А детство продолжалось.
Шла война, взрослые страдали и теряли жизнь, и дети делили их муки. Но тыл потому и называется так, что в тылу должна быть не просто справедливость, но — спасительность, что ли.
В тылу переводили дыхание беженцы, которые бежали от врага, в тылу лечились раненные в боях солдаты, и без остановки работали заводы, делав шие танки, самолёты, снаряды, без которых не победить. В тылу собирались новые армии взрослых мужчин.
Но в тылу ещё жили дети. И взрослые учили их, лечили их, кормили и поили их, чтобы выросли новые люди, которые совсем скоро сами станут взрослыми.
Утром, зимой, я вставал, завтракал, и мама опять и опять вела меня в школу. По городу бил мороз, как тяжелая артиллерия, даже дышать было трудно, но мы пробивались сквозь него к школьным дверям, потом уроки, потом к бабушке, где я выполнял домашние задания, потом домой. Мамины летние платья из родительского шкафа исчезли уже давно. Но я не заметил, как пропала одна-единственная драгоценная пара довоенных туфель-лодочек, до которых мама, по её словам, не знала жизни.
В шкафу совсем одиноко висел безработный отцовский костюм — пиджак и брюки, — но вот с ними мама не расставалась. Она никогда не обсуждала судьбу этого костюма, и всё.

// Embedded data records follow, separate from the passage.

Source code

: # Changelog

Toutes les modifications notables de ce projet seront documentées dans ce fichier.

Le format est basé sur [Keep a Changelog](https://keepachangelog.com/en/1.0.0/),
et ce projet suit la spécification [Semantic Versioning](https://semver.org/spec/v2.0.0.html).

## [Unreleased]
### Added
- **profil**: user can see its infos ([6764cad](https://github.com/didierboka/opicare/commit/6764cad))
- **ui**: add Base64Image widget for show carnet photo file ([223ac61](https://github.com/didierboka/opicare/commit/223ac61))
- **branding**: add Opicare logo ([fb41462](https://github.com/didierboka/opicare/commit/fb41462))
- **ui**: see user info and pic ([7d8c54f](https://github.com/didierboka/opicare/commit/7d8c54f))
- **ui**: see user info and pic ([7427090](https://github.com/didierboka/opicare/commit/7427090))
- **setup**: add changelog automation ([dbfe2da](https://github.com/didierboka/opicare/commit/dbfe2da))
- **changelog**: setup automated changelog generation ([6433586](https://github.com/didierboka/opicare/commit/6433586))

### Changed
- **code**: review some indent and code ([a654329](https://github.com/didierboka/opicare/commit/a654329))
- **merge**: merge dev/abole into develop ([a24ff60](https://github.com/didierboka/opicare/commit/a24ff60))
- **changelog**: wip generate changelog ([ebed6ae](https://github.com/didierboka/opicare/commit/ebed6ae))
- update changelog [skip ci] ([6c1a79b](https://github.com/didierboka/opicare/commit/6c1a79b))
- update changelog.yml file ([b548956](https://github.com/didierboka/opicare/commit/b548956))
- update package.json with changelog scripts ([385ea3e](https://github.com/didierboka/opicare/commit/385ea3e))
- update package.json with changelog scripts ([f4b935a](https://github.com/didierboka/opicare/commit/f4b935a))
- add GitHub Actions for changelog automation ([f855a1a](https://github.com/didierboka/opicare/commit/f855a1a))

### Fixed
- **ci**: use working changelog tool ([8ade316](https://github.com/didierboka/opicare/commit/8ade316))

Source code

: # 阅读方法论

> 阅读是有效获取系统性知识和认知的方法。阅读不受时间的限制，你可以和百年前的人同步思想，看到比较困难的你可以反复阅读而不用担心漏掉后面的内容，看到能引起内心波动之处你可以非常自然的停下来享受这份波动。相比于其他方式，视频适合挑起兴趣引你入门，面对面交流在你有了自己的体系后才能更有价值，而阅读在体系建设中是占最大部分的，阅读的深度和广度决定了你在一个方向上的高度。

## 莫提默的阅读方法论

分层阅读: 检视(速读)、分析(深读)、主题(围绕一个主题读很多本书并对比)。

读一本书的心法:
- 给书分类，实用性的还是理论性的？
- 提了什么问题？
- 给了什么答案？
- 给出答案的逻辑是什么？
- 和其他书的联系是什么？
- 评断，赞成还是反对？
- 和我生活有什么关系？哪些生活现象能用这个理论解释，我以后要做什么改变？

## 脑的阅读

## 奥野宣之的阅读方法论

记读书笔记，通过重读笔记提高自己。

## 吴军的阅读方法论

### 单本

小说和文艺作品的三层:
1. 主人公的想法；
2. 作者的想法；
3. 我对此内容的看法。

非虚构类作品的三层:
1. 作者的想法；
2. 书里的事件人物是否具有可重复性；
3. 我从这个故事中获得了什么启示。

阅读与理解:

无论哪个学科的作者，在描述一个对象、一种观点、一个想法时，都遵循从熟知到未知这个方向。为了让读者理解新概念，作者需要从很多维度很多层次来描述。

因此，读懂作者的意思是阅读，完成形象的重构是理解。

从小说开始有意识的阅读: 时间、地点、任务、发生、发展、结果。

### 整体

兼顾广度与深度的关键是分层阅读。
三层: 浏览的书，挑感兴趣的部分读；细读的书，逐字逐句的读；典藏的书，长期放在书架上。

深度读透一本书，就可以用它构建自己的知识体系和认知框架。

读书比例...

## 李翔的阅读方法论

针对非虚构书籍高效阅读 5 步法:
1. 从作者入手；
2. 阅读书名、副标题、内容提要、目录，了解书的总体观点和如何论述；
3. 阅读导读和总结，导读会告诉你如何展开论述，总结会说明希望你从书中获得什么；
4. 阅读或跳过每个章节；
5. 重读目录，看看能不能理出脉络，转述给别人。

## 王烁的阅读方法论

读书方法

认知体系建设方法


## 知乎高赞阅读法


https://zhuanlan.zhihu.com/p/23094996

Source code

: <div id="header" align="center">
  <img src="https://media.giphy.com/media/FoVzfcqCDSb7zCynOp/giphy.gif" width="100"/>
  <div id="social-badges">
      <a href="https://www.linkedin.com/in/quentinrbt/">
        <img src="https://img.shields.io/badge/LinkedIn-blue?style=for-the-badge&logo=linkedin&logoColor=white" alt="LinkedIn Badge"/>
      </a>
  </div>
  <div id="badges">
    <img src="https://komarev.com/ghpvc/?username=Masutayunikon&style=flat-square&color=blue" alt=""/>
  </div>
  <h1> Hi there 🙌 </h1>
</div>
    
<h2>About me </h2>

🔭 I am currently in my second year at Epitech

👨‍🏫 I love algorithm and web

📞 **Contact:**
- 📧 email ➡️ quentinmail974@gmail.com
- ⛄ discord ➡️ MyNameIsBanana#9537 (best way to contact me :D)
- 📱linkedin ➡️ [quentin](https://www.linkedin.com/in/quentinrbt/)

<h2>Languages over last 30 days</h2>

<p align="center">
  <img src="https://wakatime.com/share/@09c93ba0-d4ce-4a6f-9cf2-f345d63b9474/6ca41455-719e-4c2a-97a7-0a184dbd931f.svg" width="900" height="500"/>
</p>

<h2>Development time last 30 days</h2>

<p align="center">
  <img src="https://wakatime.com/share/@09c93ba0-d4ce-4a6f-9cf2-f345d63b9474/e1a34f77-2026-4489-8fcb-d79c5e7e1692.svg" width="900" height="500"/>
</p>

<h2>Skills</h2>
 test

А сама ходила в одном-единственном тёмно-зелёном платье, которое носила и зимой и летом, без всякой смены, изредка его простирывая, этакое всесезонное обмундирование медицинской лаборантки в военном госпитале. Даже по цвету армейское.
Правда, у неё были ещё две юбки и две кофточки, которые то и дело разъезжались по швам.
Но так дозволено рассуждать из взрослости моей, жалея маму. А тогда я и не понимал, что можно жить по-другому, как-то выворачиваться и одеваться иначе. Нет, ничего иначе и по-другому быть не могло. И следовало радоваться, что всё слава Богу, и я в малокровные свои обмороки падать перестал. Зато мамочка совсем пересохла! Похоже, она продолжала сдавать кровь без моего сопровождения, и на глазах превратилась в сухонькую старушонку, переливающую в меня свои последние силы.
Так что я, кинув портфель, влезал на столб, державший калитку, и ждал, когда прилетит, а верней, прибежит моя совсем исхудавшая, истощённая, но всегда улыбающаяся мне мамочка.
И вдруг!
И вдруг нас ограбили. Какая же это была глупость этих самых грабителей. Не знали, куда лезут? Просто выломали окно, забрались, всё перевернули, отыскивая — что?
Разве, глядя на наш старческий комод со слониками, на репродуктор, зацепленный за длинный гвоздь, на жалкую этажерочку с книгами, на стёганое одеяло, истончавшее от старости, можно было рассчитывать на поживу в такой комнатёнке? Но они нашли, гады. Из шкафа исчез отцовский костюм.